**Data section:**

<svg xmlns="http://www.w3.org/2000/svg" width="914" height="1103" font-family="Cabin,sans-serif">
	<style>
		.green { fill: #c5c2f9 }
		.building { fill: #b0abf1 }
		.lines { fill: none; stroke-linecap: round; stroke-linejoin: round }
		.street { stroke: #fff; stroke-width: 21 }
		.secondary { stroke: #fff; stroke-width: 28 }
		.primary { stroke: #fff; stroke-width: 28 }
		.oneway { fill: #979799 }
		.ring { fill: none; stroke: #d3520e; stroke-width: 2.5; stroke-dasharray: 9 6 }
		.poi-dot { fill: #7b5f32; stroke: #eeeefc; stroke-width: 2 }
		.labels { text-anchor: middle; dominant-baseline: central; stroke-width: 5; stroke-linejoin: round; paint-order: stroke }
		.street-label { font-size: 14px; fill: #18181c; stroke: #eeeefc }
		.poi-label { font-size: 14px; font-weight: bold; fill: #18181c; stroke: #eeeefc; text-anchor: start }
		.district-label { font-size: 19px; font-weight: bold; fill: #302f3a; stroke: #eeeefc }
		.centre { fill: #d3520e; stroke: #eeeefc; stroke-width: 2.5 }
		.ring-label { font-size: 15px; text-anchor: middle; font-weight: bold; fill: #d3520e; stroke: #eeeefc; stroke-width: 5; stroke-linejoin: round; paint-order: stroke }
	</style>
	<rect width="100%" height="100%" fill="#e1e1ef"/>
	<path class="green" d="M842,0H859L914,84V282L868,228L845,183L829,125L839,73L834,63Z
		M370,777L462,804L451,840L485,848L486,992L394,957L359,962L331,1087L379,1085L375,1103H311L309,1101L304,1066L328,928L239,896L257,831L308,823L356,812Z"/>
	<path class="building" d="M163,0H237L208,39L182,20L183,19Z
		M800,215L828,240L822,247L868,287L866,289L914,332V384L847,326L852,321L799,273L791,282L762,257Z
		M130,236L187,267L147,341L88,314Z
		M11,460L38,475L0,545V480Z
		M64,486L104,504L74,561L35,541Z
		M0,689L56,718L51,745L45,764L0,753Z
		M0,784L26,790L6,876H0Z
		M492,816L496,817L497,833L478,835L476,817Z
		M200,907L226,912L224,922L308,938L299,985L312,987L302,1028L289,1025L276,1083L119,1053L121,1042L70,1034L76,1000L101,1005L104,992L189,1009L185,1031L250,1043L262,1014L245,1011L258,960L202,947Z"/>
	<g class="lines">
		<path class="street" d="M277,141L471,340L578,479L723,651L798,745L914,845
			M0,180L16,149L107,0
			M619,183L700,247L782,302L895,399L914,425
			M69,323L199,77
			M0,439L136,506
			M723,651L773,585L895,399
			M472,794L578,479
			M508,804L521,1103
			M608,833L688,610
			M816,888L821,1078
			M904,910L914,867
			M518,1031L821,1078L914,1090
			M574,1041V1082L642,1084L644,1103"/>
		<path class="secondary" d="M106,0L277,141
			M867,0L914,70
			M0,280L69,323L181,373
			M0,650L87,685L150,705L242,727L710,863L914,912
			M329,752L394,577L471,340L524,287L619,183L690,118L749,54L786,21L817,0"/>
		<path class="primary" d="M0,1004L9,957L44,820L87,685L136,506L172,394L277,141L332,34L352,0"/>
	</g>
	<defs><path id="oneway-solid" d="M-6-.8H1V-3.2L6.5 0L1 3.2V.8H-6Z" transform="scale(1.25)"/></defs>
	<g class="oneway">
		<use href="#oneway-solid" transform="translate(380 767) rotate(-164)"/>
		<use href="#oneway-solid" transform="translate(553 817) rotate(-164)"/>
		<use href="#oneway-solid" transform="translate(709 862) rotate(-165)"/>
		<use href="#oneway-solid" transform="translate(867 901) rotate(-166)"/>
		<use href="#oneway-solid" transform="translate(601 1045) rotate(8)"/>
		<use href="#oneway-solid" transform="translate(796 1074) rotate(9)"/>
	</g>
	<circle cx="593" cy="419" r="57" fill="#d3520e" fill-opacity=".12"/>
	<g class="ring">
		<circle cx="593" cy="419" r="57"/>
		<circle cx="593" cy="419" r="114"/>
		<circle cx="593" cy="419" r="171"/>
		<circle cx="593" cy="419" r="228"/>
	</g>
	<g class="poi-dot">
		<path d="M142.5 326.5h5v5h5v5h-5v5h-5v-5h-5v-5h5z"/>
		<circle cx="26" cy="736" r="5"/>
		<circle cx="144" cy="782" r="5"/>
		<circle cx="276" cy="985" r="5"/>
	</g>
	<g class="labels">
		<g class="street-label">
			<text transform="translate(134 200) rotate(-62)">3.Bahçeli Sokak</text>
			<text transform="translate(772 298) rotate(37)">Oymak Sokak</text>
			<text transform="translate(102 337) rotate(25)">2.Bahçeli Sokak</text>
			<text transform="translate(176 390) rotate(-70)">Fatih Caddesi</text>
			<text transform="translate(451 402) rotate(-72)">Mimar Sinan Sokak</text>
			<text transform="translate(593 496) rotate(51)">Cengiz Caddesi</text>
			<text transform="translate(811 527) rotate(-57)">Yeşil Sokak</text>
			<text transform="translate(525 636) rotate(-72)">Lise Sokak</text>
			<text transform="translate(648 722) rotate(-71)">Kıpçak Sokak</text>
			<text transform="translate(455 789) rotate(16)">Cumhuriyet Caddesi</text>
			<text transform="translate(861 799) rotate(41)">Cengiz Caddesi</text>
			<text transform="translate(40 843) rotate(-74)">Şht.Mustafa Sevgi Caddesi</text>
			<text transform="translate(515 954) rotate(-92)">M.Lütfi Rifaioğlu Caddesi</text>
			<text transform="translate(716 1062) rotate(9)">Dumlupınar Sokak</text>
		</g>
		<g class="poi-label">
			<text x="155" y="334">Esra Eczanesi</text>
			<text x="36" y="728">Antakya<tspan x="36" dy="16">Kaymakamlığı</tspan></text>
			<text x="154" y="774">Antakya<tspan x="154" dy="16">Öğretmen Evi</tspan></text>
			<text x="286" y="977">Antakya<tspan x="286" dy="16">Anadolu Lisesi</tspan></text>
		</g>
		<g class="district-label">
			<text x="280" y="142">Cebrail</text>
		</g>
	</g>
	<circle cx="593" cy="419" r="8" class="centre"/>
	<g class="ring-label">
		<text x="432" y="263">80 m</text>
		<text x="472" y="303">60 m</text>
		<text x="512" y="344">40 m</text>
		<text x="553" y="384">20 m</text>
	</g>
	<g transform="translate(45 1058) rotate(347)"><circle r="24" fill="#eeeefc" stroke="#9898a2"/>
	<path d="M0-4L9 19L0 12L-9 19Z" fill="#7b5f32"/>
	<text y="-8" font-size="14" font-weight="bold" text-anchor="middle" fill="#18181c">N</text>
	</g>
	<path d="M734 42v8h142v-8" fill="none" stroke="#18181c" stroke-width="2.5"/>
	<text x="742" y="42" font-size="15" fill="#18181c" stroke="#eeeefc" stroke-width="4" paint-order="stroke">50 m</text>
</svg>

**Work request:** Gather, from the listing above, every line carrying the word "lines".

**Exercise result:**
		.lines { fill: none; stroke-linecap: round; stroke-linejoin: round }
	<g class="lines">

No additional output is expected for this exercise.